This book makes being old and rich sound pretty awesome. It's about the youngest girl in a family who becomes the longest-living heir to a giant mining fortune that was made entirely from scratch and then handed to her as she came of age and her dad died, spanning basically the entire 20th century and a bit of the 21st.
So what she does is buy a crapton of art and musical instruments (the Stradiverus named after Joan of Arc! For a personal chamber orchestra!) and continuous services for the houses she never actually lives in and like all of the dolls ever and personally commissioned doll houses.

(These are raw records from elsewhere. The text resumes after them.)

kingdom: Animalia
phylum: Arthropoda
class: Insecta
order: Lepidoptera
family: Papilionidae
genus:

Then she paints and lives in solitude until she has to go to the hospital and then she just doesn't move from her hospital room for like 20 years while giving money to a bunch of people, companions and charities but not the hospital who leans hard on her for it and fudges her medical records so she can stay as long as she (they) likes.
She puts off making a will until the last possible second, which of course invokes the wrath of her exponential extended family, who are all jostling for their fair share, and eventually she starts spending more than she has in actual money but won't give up her real estate even though all of it stands unoccupied and decaying for the
better quarter of a century.
At times, this book's reduced to elaborate lists of possessions bought and building details, but most of those are so baroque they stay interesting. Amounts of money just lose their meaning after a while because they're all so giant.
It's a credit to the writer that he kept a story about a lady growing old alone dynamic, and it's a credit to the lady herself that he didn't have to try super hard. Definitely worth the checkout but I don't know how interesting a re-read would be.